No hay caso, el futuro siempre se ve borroso. Y uno cree entenderlo y, quizá, hasta anticiparlo si piensa en él con suficiente profundidad. Claro que en esto siempre nos equivocamos porque apelamos a la razón en momentos en que deberíamos apoyarnos en la mera suerte.
Y es que no se puede más que apostar al culo, viejo, si el destino no pierde esa particularidad que lo hace único: su imprevisibilidad.
Después, una vez que nuestra apuesta no se condice con la realidad, elaboramos teorías que intentan tranquilizarnos explicando nuestra existencia mísera: sostenemos que el cambio constante nos previene del embole mortal (comúnmente coronado por un improvisado suicidio).
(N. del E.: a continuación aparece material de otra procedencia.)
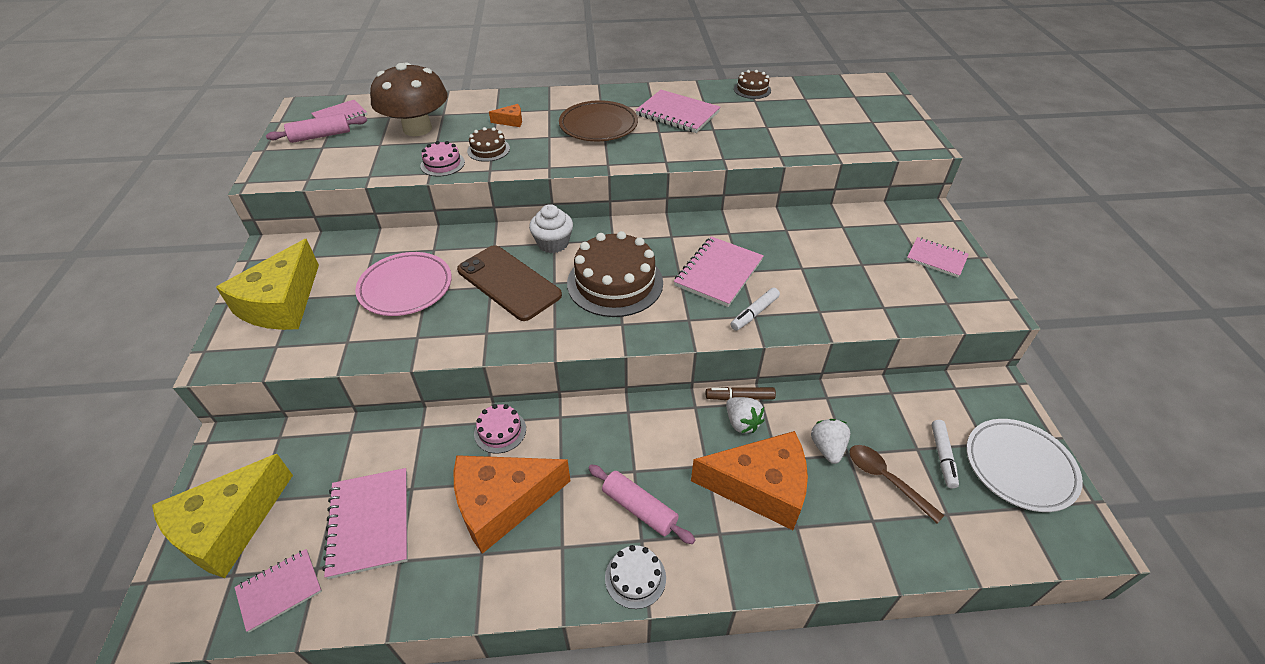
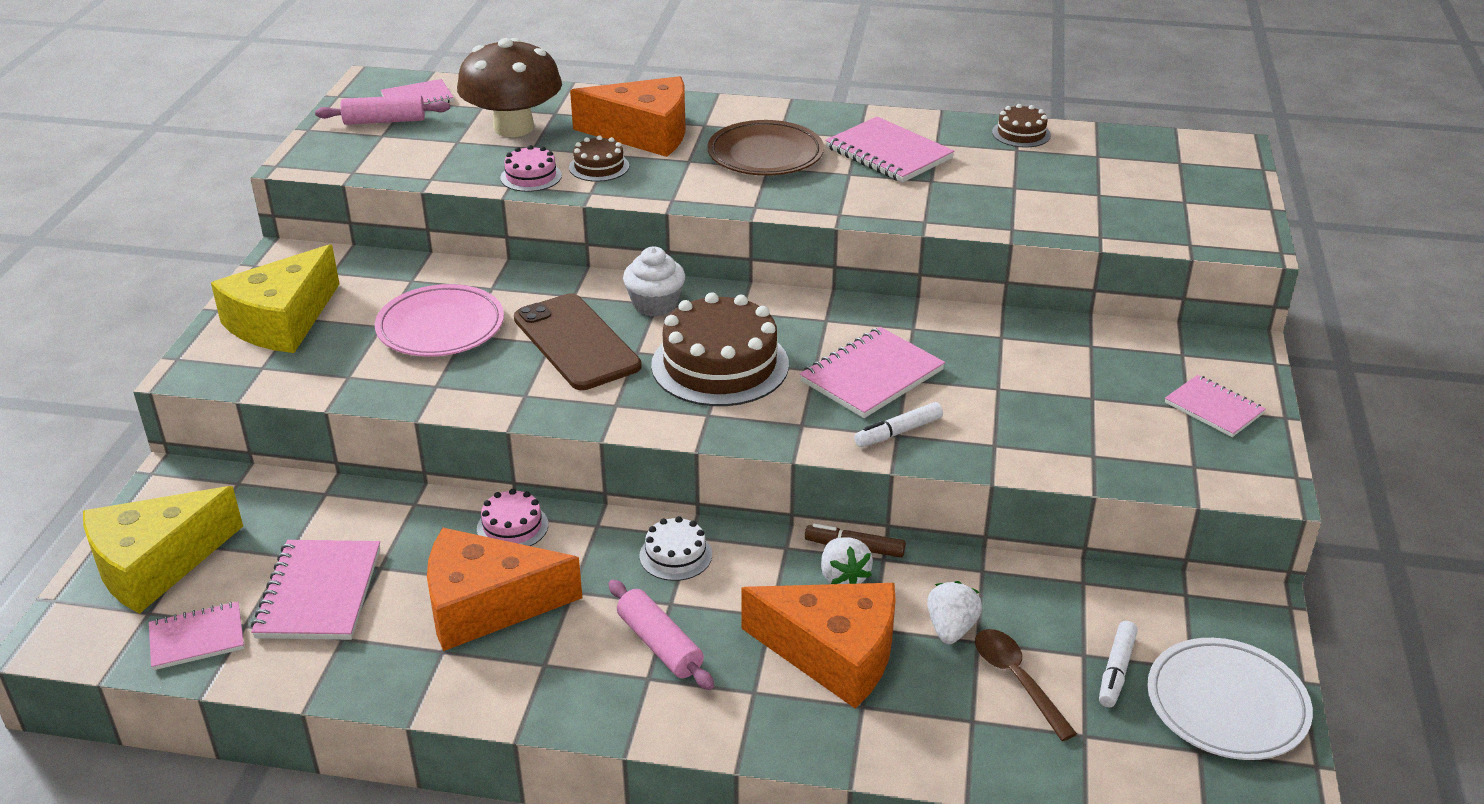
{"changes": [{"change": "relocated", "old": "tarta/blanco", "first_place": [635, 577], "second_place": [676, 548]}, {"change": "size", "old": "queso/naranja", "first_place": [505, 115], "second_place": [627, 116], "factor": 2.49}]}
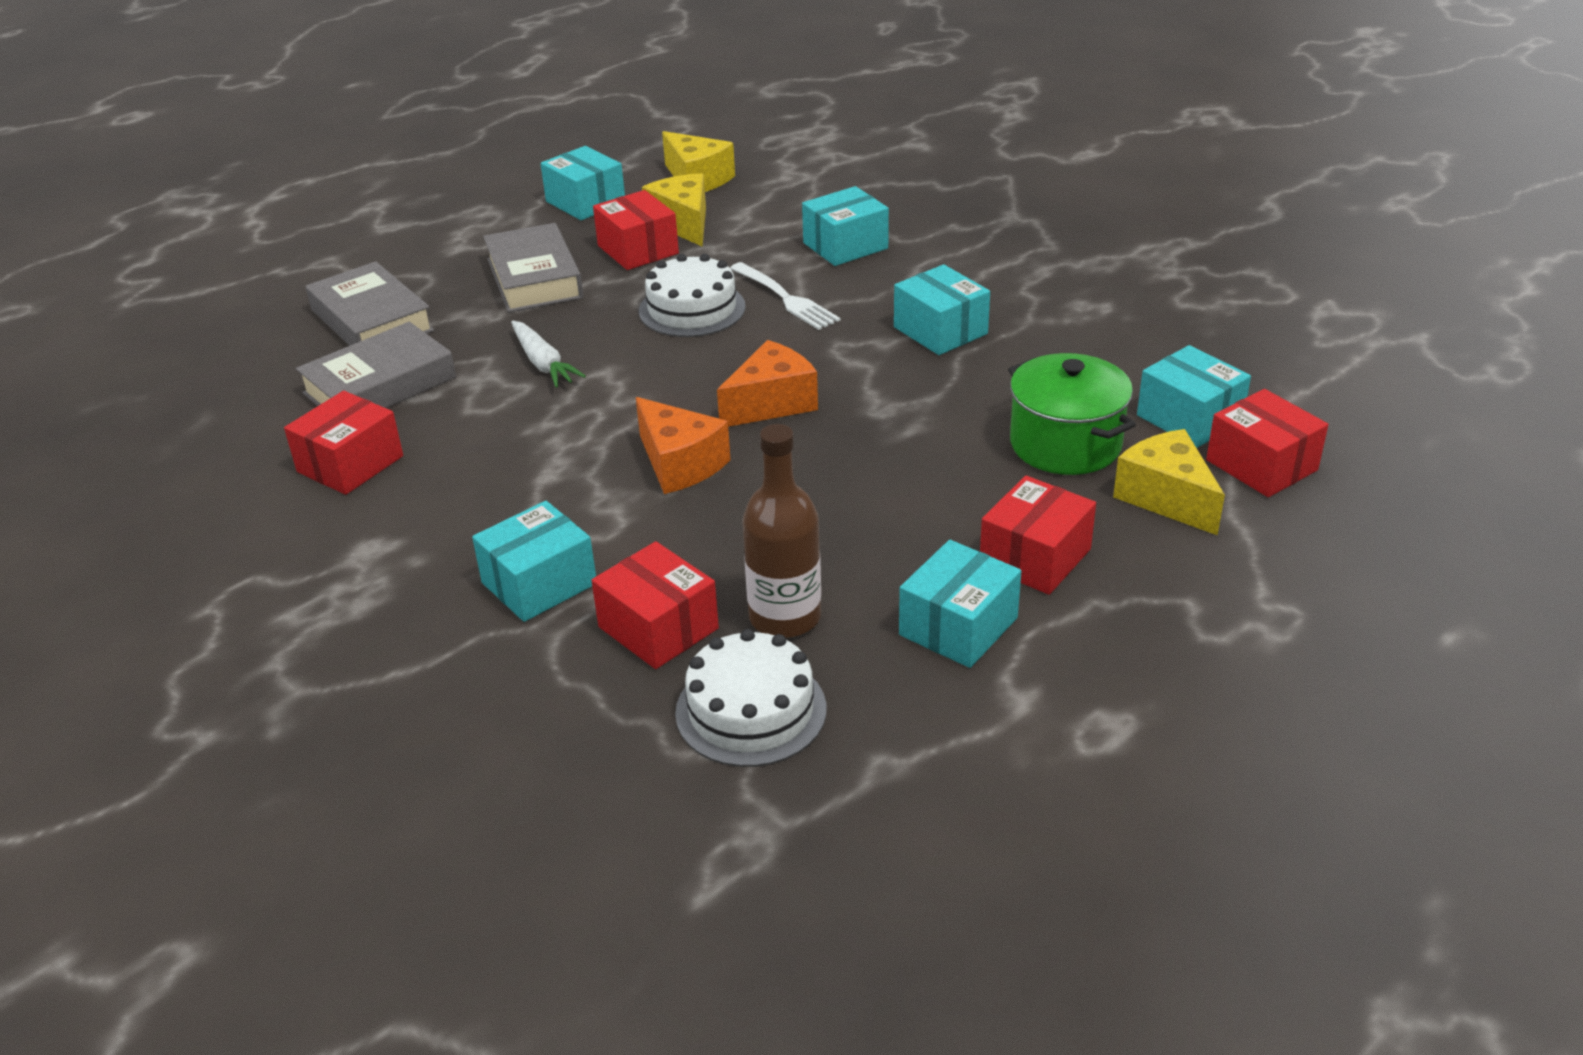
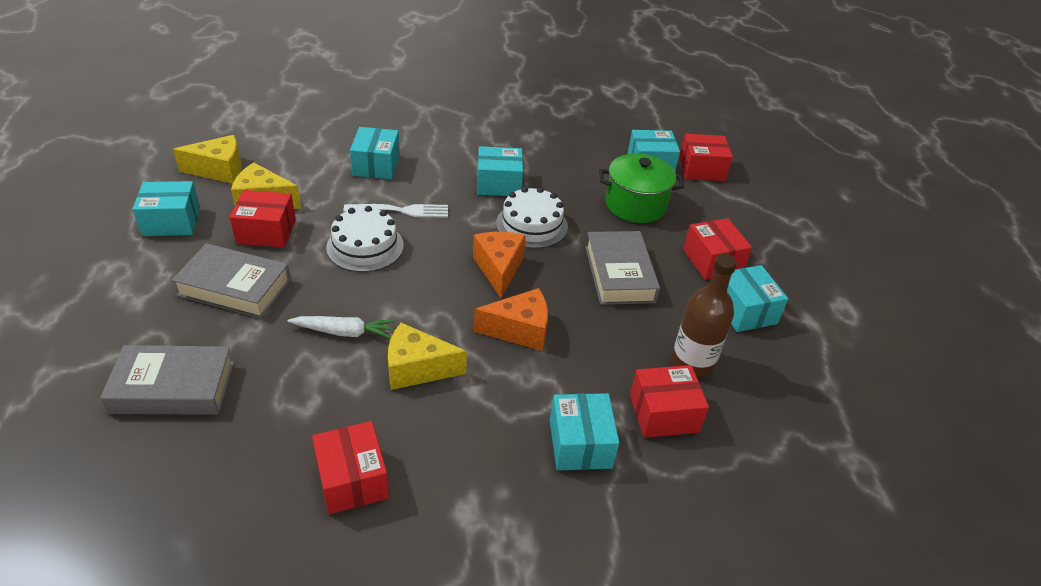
{"changes": [{"change": "relocated", "old": "libro/gris", "first_place": [376, 365], "second_place": [622, 268]}, {"change": "relocated", "old": "tarta/blanco", "first_place": [750, 698], "second_place": [532, 218]}, {"change": "relocated", "old": "queso/amarillo", "first_place": [1169, 482], "second_place": [427, 356]}]}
Y en verdad muchos creemos, con mayor o menor razón, que es precisamente esa incertidumbre la que da a la vida su sabor y color. Pero con el tiempo nos vamos convenciendo de que, si bien es cierto, más nos gustaría disfrutar siempre de nuestro sabor preferido, mechándolo con algunos otros, muy de vez en cuando, como para no olvidarse de por qué nos gusta el placer.
Al fin que todo no se da siempre y, bueno, ante el quilombo reinante uno prefiere elegir lo que le gusta, cuando puede, y arañar lo menos peor cuando ya casi no le quedan chances.